# Tips for MFF11?



## Kori Okami (Nov 18, 2011)

Hello everyone! Well, this year my mate and I will be attending MFF for the first time ever! However, neither of know what to really expect or even what to really go to for that matter. Any tips for first timers?


----------



## Azure (Nov 18, 2011)

Prepare your anus.


----------



## Ricky (Nov 18, 2011)

Azure said:


> Prepare your anus.



Pretty much this.

I know you say you're significant other will be with you but I still highly suggest wearing a full body condom around the con, just to be on the safe side.


----------



## dinosaurdammit (Nov 18, 2011)

Bathe and dont be afraid to tell others to do so.


----------



## Ricky (Nov 19, 2011)

dinosaurdammit said:


> Bathe and dont be afraid to tell others to do so.



I never understood why people PAY FOR a room at a con and don't utilize things like A SHOWER.

Isn't that why you pay for a room?

Especially if they are sleeping on the floor (like a lot of people do to save money).  Why even bother?


----------



## dinosaurdammit (Nov 19, 2011)

Ricky said:


> I never understood why people PAY FOR a room at a con and don't utilize things like A SHOWER.
> 
> Isn't that why you pay for a room?
> 
> Especially if they are sleeping on the floor (like a lot of people do to save money).  Why even bother?
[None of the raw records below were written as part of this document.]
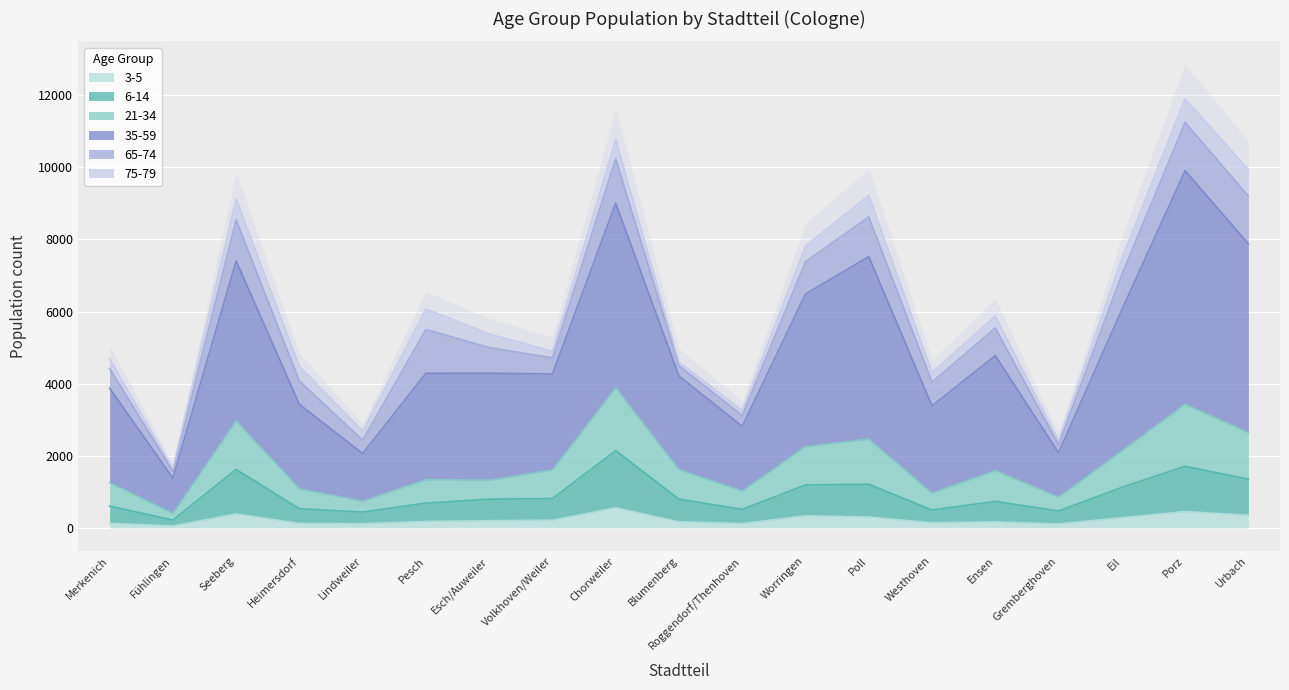

Count the number of categories in the chart.

19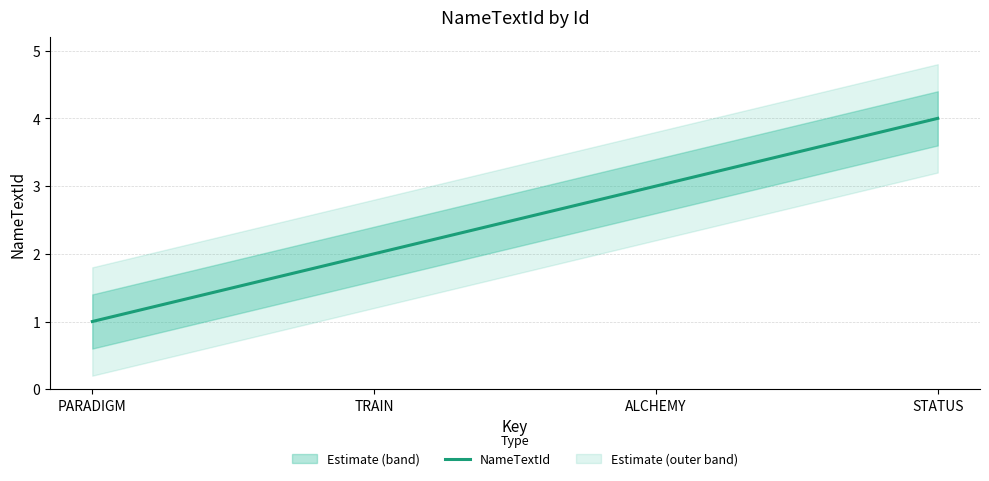

Does the chart have visible grid lines?

Yes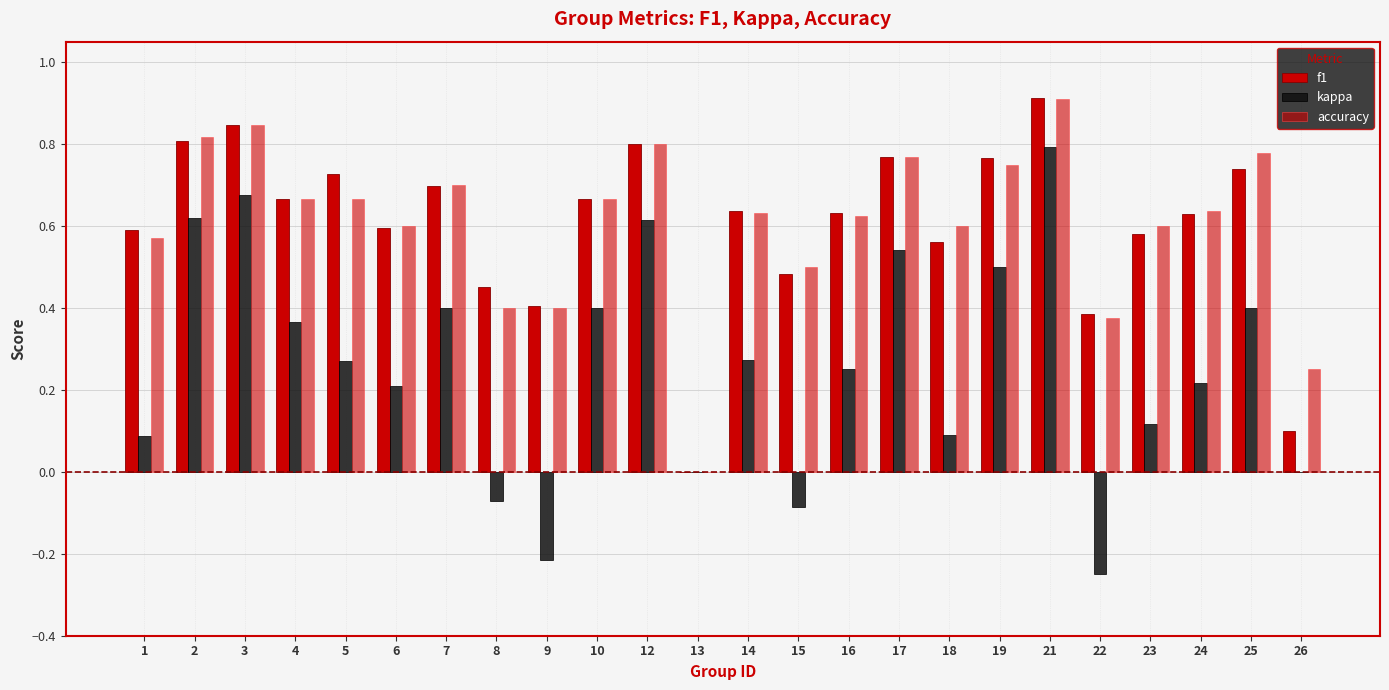

How many groups of bars are there?

24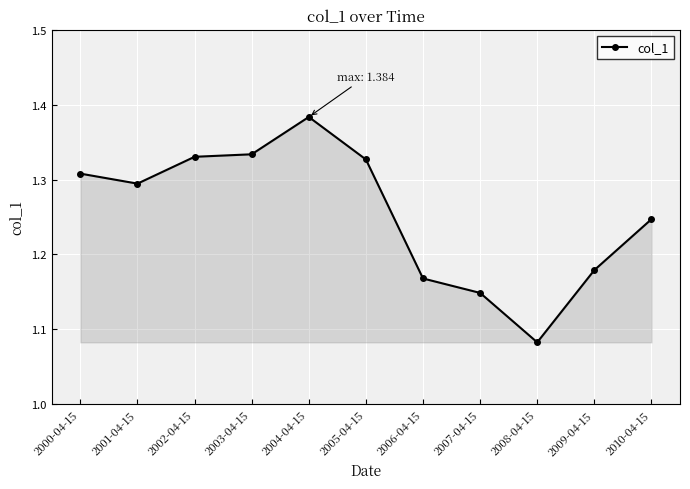

What is the difference between the maximum and minimum values?

0.3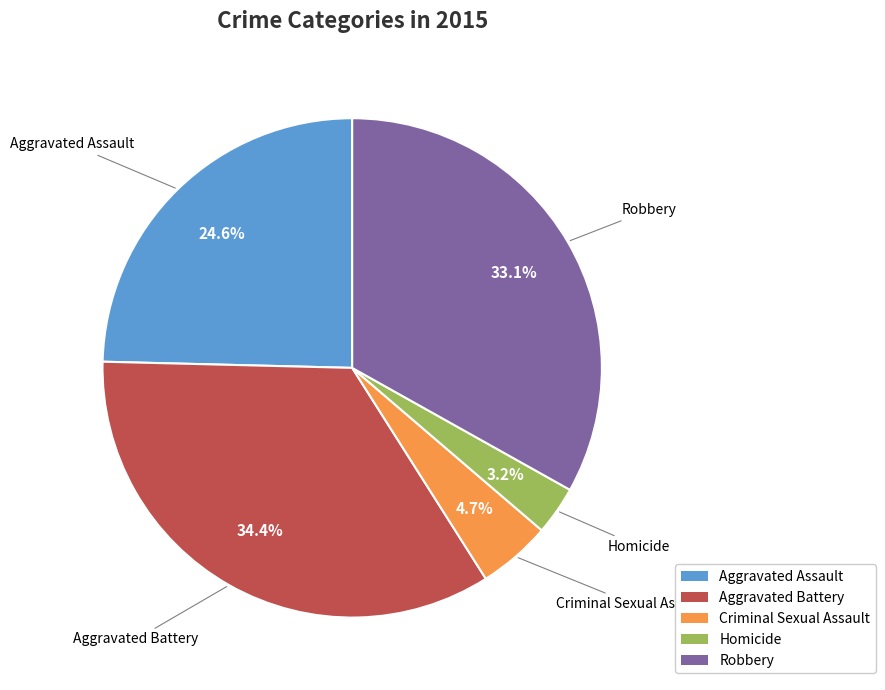

The Criminal Sexual Assault slice represents 5% of the pie. True or false?

True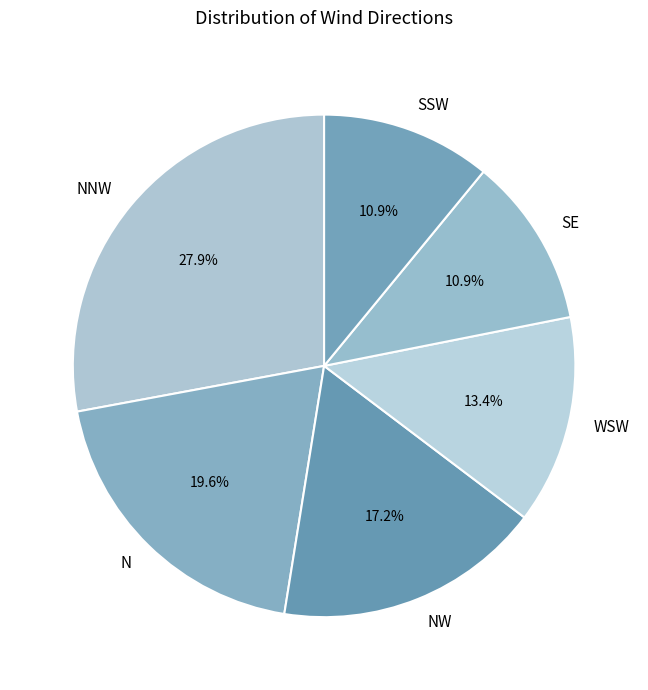

Which has a higher value, SSW or NW?

NW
Personally I cannot feel well unless I bathe once a day if I am going to be around a ton of people. I refuse to believe people dont have a few mins to get their stinky ass in the shower and bathe. I can go for camping trips in the woods and come out smelling like fresh dirt- which smells amazing. I have seen people go to a con for a DAY and smell like a rotting jogger. SQUICK


----------



## Kori Okami (Nov 19, 2011)

It seems to be the same way with anime cons, but I don't plan on wearing a condom suit any time soon. ">> Thanks for the advice though.


----------



## Kori Okami (Nov 19, 2011)

Thanks for the advice everyone! I was also wondering if there was anything that was really interesting to go to. Like, I know Uncle Kage is going to be there, and my mate and I are already planning to go to one of his panels. Any other panel suggestions or things to see?


----------



## Ricky (Nov 19, 2011)

Kori Okami said:


> Thanks for the advice everyone! I was also wondering if there was anything that was really interesting to go to. Like, I know Uncle Kage is going to be there, and my mate and I are already planning to go to one of his panels. Any other panel suggestions or things to see?



Haha.

Kage is a fucking dork and his "story time" sucks.

The only reason people kiss his ass is because he runs AC.


----------



## Azure (Nov 19, 2011)

When furries keep it real.


----------



## Ad Hoc (Nov 19, 2011)

Ricky said:


> Haha.
> 
> Kage is a fucking dork and his "story time" sucks.
> 
> The only reason people kiss his ass is because he runs AC.


I actually might have to agree with this. He ran the "Your First Con" panel that I went to, and it was pretty lame.


----------



## Azure (Nov 19, 2011)

I should do a story time. Aunt Azures Tales of WHAT IN THE HELL?


----------



## Kori Okami (Nov 22, 2011)

Thank you all again for the advice! Sadly, however, I was not able to go to many of the panels. I was only able to get into the Music Panel (which sucked, since three guys hogged the entire panel and didn't let anyone else perform.) and the Fursuit Games, which I enjoyed until my mate began to pout and complained that he wanted to go home.


----------



## Tezzereth (Nov 27, 2011)

Biggest problem always seems that every con always has attention whores at any panel-like event. Either the person who keeps asking questions that take forever, or the other person who has to ask really odd questions that has nothing to do with the panel itself, or is asking about someone who isn't' there.


----------